* Task instructions:
How many lines in the items below contain the string "stacked"? Reply with the number alone.

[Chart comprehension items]

————————

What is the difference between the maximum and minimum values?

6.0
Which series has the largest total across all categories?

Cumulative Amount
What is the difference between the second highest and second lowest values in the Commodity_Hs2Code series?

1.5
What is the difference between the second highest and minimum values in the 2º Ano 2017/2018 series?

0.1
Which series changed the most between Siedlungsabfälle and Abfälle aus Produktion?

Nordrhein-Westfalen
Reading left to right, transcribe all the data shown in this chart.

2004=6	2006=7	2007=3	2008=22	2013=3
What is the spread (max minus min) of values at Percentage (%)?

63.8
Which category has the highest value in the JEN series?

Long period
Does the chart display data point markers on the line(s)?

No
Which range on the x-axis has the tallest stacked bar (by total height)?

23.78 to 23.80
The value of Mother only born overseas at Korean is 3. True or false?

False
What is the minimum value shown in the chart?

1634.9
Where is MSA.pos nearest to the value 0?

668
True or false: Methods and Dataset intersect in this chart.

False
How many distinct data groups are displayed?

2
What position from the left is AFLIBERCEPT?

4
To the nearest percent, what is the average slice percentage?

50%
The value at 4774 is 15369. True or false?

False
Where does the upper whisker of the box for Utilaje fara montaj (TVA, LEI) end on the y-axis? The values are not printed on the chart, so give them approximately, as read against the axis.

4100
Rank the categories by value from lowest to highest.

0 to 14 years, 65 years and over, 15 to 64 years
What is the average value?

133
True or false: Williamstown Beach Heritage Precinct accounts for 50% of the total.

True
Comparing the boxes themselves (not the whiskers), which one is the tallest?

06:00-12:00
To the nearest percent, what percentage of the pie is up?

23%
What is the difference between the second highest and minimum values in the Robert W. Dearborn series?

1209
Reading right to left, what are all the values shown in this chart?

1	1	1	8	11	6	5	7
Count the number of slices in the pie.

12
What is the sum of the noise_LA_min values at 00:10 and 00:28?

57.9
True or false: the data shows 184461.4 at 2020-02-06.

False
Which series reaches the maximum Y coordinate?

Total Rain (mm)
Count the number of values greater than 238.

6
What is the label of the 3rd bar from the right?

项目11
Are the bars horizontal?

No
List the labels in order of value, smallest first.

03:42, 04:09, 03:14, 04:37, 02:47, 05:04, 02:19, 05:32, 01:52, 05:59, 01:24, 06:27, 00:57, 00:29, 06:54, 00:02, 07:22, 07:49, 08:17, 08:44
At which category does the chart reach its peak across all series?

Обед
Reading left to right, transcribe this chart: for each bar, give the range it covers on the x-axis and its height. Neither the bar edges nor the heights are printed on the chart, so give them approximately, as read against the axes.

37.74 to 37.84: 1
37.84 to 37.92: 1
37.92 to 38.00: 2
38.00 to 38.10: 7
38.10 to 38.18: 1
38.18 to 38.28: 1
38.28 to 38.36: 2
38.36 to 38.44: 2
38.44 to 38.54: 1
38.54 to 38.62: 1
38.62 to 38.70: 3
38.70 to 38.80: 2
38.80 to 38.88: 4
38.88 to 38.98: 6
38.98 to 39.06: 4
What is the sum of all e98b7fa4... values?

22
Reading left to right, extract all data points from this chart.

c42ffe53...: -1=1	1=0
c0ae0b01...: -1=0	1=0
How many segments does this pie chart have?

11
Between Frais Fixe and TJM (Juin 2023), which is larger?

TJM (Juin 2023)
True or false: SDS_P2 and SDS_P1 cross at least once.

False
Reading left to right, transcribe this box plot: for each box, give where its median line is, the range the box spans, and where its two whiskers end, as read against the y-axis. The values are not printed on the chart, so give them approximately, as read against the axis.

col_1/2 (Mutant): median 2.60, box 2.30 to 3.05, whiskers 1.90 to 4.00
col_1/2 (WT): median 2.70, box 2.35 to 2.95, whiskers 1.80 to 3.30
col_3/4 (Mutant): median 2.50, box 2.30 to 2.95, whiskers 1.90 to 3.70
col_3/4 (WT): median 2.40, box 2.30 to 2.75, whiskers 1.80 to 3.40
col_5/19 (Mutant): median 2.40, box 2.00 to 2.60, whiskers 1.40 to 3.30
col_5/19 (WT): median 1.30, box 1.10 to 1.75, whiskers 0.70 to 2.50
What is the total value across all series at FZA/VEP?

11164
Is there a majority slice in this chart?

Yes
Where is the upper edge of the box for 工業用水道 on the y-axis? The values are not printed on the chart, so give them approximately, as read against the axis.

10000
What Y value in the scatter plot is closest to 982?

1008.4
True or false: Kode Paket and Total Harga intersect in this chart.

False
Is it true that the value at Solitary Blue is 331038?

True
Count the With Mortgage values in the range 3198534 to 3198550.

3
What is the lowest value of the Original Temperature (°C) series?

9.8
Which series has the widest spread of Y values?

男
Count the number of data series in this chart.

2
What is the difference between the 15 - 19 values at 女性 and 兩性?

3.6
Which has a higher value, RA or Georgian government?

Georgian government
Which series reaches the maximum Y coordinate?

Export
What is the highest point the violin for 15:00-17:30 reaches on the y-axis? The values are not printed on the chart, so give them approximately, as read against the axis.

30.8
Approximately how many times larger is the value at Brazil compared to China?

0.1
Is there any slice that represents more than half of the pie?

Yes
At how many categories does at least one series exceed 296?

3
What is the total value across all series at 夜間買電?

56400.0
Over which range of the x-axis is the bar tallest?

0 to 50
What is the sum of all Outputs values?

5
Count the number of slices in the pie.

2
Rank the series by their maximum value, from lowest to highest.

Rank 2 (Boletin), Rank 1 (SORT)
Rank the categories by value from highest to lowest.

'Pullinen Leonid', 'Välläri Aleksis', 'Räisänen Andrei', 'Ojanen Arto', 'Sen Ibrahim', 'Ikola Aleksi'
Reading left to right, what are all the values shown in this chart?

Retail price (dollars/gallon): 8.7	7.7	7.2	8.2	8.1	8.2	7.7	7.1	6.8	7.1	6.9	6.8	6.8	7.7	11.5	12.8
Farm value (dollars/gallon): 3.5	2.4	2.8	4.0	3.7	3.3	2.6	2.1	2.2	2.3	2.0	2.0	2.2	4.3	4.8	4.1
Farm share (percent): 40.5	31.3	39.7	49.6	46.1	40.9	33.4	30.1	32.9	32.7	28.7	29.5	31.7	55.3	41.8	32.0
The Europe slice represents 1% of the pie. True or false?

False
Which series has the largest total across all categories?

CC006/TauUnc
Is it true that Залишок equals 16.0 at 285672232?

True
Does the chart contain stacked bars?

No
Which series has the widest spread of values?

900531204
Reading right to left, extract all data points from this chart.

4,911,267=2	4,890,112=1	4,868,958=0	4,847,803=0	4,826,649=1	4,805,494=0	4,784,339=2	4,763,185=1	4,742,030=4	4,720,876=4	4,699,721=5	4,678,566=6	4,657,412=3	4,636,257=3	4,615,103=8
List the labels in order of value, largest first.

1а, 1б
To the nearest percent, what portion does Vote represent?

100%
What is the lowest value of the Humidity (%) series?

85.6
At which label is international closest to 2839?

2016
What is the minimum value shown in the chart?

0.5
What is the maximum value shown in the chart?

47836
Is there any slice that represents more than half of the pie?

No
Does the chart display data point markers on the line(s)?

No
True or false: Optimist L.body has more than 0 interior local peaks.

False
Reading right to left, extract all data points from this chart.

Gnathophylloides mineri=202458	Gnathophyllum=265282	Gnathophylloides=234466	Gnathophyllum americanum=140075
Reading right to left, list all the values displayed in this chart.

————————

* Task output:
2